Je ne savais, Amaryllis, pourquoi aux dieux tu adressais tes prières désespérées,

Et laissais, sur tes arbres, les fruits se dégrader.

La raison en était Tityre loin de ces lieux. Les pins eux-mêmes,

et les sources elles-mêmes, Tityre, les vergers eux-mêmes te priaient de revenir.

 

Tityre

 

Que faire ? Je ne pouvais ni sortir autrement d’esclavage,

ni connaître, ailleurs, dieux si cléments.

Et là, je vis ce jeune héros, Mélibée,

Pour qui, deux jours sacrés durant, et ce, six fois par an,

de nos autels, s’élève une fumée. 

Et là encore, il me répondit en premier :

“ Faites donc paître vos bœufs de même qu’avant, enfants, élevez vos taureaux. “

 

 

Vers 46-63 :

 

Traduction de Jeanne Cohendy et   Marie-Laure Béraud-Levadoux :

 

Mélibée

 

            Heureux vieillard ! Ces champs resteront donc tiens !

Et pour toi ils seront assez grands, bien que la dure pierre

tous les pâturages recouvre, aidée par le marécage aux joncs limoneux.

De nouveaux espaces n’appelleront pas tes brebis pleines

et les contagions malsaines du troupeau voisin ne les atteindront pas.

Heureux vieillard ! Ici, entre des rivières connues

et des sources sacrées, tu rechercheras la fraîcheur de l’ombre !

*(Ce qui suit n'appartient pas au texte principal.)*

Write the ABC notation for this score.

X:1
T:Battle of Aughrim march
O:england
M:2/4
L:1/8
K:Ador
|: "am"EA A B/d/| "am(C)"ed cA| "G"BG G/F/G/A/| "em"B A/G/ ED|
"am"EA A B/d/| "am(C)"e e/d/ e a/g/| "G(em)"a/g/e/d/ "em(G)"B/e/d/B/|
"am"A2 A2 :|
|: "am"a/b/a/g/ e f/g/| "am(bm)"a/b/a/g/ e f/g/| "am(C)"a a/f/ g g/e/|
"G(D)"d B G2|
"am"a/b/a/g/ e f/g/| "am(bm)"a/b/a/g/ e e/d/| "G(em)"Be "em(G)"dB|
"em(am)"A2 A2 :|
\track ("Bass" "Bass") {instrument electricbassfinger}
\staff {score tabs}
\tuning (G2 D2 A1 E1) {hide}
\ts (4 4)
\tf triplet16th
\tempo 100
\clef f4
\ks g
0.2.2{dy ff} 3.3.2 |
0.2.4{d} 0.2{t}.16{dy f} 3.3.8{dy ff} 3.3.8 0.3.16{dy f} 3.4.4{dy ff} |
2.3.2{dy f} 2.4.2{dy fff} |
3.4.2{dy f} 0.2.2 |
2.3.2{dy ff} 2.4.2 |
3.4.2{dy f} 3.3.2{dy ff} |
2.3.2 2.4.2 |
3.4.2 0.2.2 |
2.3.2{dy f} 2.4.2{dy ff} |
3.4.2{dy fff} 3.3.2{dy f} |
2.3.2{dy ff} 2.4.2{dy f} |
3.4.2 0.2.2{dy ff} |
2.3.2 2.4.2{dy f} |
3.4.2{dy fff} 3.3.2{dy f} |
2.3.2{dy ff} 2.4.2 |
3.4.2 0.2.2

De là, comme toujours, à la lisière du champ voisin,

la haie, où les abeilles de l’Hybla butinent la fleur du saule,

souvent t’incitera à plonger dans le sommeil, par son léger murmure ;

de là, sous la haute roche, chantera l’émondeur dans les airs ;

et toutefois, pendant ce temps, ni les palombes à la voix rauque, objets de tes soins,

 ni la tourterelle ne cesseront de gémir du haut de l’orme.

 

Tityre

 

Les cerfs agiles iront paître dans le ciel

et les flots déposeront les poissons à sec sur le rivage,

les frontières des uns et des autres ayant été parcourues, en exil,

ou bien le Parthe boira dans la Saône ou le Germain dans le Tigre,

avant que les traits de ce héros ne s’effacent de notre cœur.

 

 

 

Vers 64-83 :

 

Traduction de Fanny Gonzales  et  Audrey Thaury :

 

Mélibée

           

            Mais nous, exilés de ces lieux, nous irons, les uns, chez les Africains altérés,

les autres en Scythie et nous viendrons aux bords du torrent du  crayeux  Oaxe

et chez les Bretons profondément séparés du reste de l’univers.

Ah ! Si jamais je revois, après un long exil, les frontières de mon pays

et le toit couvert de chaume de ma pauvre cabane,

alors aurai-je la surprise de trouver dans mes anciens domaines quelques épis encore ?

Un soldat impie possédera ces champs cultivés avec tant de soin ?

Un Barbare, ces moissons ? Voilà, le fruit de vos discordes,

malheureux citoyens! Voilà pour qui nous avons ensemencé ces champs !

Greffe maintenant tes poiriers, Mélibée ; aligne tes ceps. 

Allez, troupeau jadis prospère ; allez, mes petites chèvres,

je ne vous verrai plus désormais, étendu dans un antre verdoyant,

suspendues aux flancs d’une roche broussailleuse.

Je ne chanterai plus désormais. Non, sous ma conduite, mes petites chèvres,

 vous n’irez plus, brouter le cytise en fleur et les saules amers.

 

Tityre

 

            Cependant, tu pourrais encore te reposer  cette nuit avec moi,

sur un lit de vert feuillage. Nous avons de doux  fruits,

de molles châtaignes et du fromage frais en abondance.

Et déjà, des toits des chaumières, s’élève au loin la fumée

et du haut des monts les ombres descendent plus grandes encore.